_Goal:_
Reproduce the data below verbatim, from the line containing "scientific name: Charadrius vociferus" through the final line of the data, including both.

_Recorded information:_
— start —
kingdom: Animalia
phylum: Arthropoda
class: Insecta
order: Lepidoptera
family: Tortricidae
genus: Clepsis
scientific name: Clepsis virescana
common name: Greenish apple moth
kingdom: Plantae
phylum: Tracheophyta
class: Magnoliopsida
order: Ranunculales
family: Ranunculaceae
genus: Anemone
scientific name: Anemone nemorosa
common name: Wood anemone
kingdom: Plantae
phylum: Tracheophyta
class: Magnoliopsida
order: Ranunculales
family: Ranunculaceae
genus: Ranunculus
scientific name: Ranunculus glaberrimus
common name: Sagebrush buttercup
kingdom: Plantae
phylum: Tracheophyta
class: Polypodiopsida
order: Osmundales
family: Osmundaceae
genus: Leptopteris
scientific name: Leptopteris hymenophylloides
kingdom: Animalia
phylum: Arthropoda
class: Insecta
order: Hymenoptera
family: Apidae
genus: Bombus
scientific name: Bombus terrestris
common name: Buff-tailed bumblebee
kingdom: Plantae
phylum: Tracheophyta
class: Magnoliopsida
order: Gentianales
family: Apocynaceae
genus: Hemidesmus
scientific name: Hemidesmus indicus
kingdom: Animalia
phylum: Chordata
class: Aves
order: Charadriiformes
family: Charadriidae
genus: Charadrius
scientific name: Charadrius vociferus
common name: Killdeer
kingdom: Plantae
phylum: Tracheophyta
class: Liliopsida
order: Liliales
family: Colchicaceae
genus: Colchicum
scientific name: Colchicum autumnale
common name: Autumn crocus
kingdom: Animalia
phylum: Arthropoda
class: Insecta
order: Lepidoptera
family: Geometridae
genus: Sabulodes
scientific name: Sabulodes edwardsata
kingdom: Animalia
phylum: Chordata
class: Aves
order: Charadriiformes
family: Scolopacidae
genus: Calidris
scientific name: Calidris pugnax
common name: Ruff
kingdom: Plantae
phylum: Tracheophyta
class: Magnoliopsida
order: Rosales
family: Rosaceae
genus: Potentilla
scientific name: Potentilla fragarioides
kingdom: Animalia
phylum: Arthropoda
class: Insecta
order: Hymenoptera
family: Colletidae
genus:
— end —
_Expected answer:_
scientific name: Charadrius vociferus
common name: Killdeer
kingdom: Plantae
phylum: Tracheophyta
class: Liliopsida
order: Liliales
family: Colchicaceae
genus: Colchicum
scientific name: Colchicum autumnale
common name: Autumn crocus
kingdom: Animalia
phylum: Arthropoda
class: Insecta
order: Lepidoptera
family: Geometridae
genus: Sabulodes
scientific name: Sabulodes edwardsata
kingdom: Animalia
phylum: Chordata
class: Aves
order: Charadriiformes
family: Scolopacidae
genus: Calidris
scientific name: Calidris pugnax
common name: Ruff
kingdom: Plantae
phylum: Tracheophyta
class: Magnoliopsida
order: Rosales
family: Rosaceae
genus: Potentilla
scientific name: Potentilla fragarioides
kingdom: Animalia
phylum: Arthropoda
class: Insecta
order: Hymenoptera
family: Colletidae
genus:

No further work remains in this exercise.